Look, what's really raised my eyebrows isn't that you got your figures wrong (we all make mistakes), but that you've plunged cheerfully on drawing conclusions from them, despite the obvious red flags.
For anyone with any feel for the UK economy, the statement "We spend more public money on broadcasting than on the police," should trigger a reality check.
Sometimes eye-catching figures and conclusions do turn out to be correct, and are a revelation. Other times checking shows we've gone astray, either with the number or its meaning.
This is the art of learning from data, (rather than using it as a blind man uses lampposts - for support not illumination). Recognising "that's odd" not only helps us catch where we've wandered astray, it can open new fields of enquiry! There's a classic story about the discovery of the hole in the ozone layer: the software was programmed to ignore anomalous readings as meaningless errors. When the scientists went back to examine the raw data, it turned out the anomalous readings were of... an anomaly, and there was a damn great hole over Antarctica.
Anyway, if anyone is actually interested in police funding, here's a BBC article with a graph of both central government funding and council tax precept over several years.
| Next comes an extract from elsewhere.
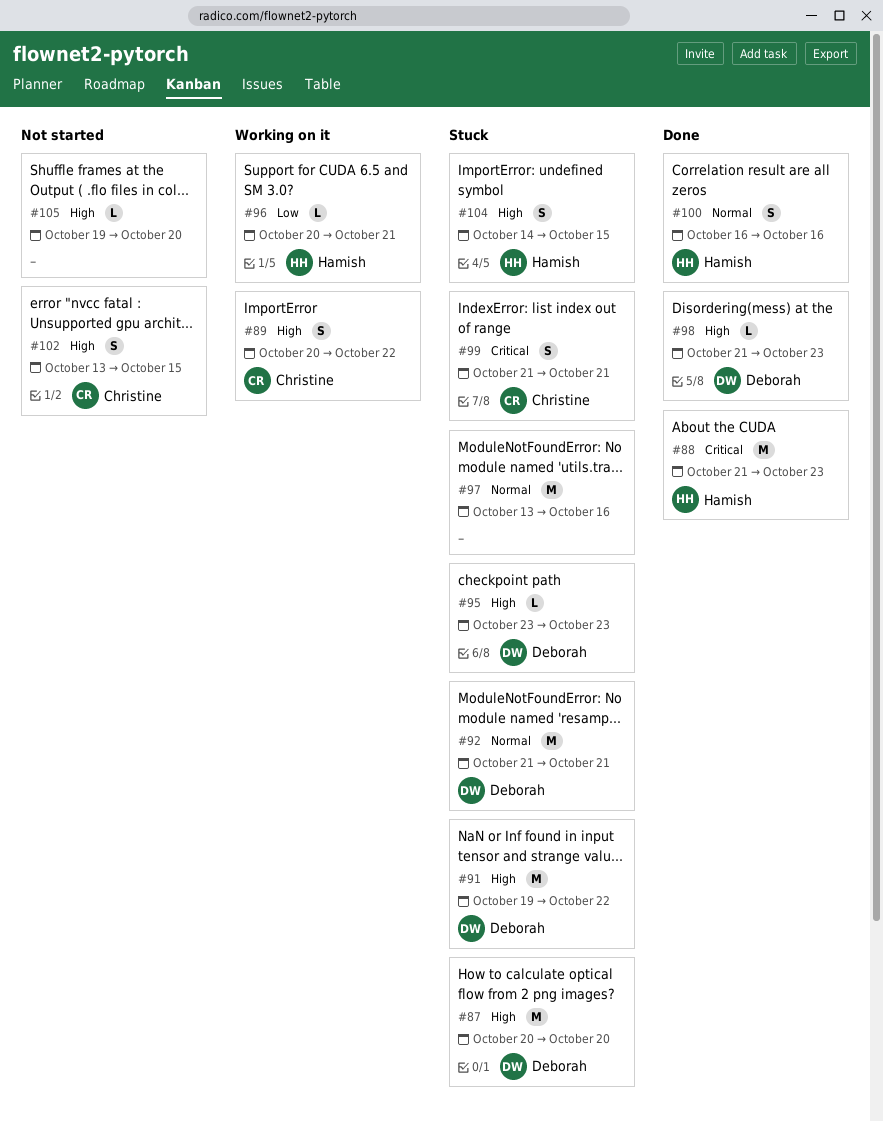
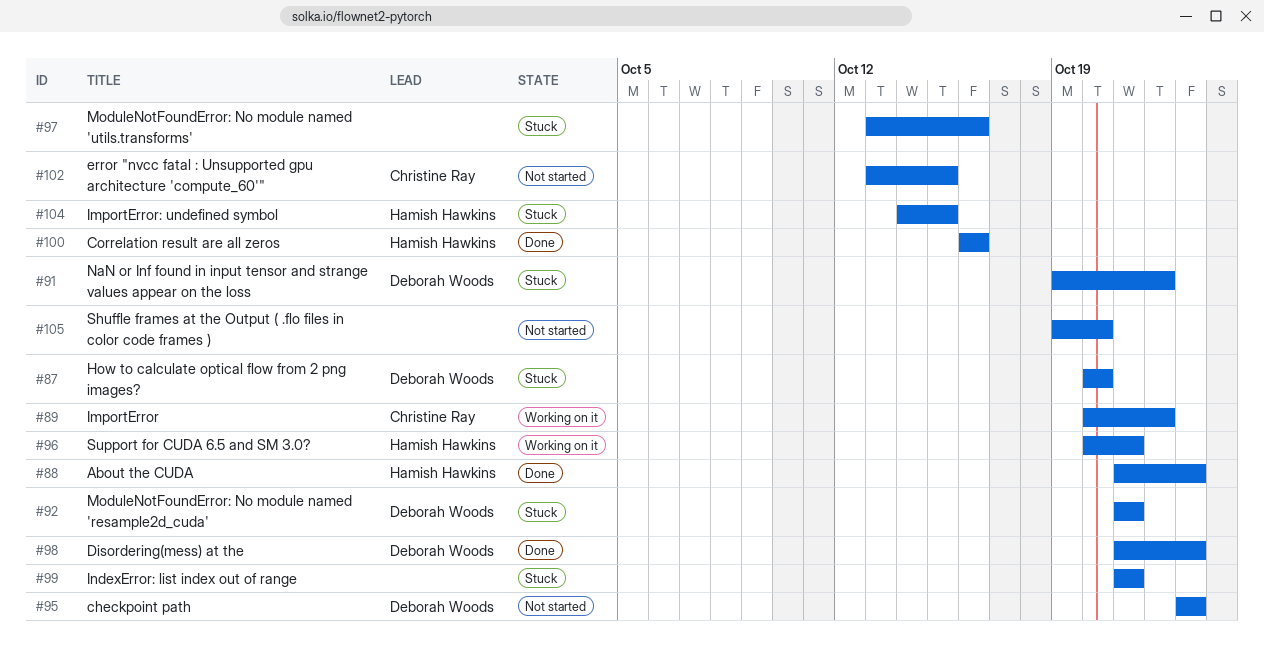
#95, status: Stuck -> Not started
#99, owner: Christine Ray -> none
It's England & Wales only, up to 2014/15, real terms in 2014–15 prices, figures taken from an IFS report which on a quick glance seems very informative, explains the sources of police funding, and gives more figures and detail on what is and isn't included in them.
squishy, you may find that report interesting given your concern about local council budgets. I'm getting a bit tired, so I hope I've read it right, but in summary, central government still provided more than two-thirds of public funding to police in E&W in 2014/15, although the percentage of the police's public funding that comes from central government has dropped significantly between 1995-2015.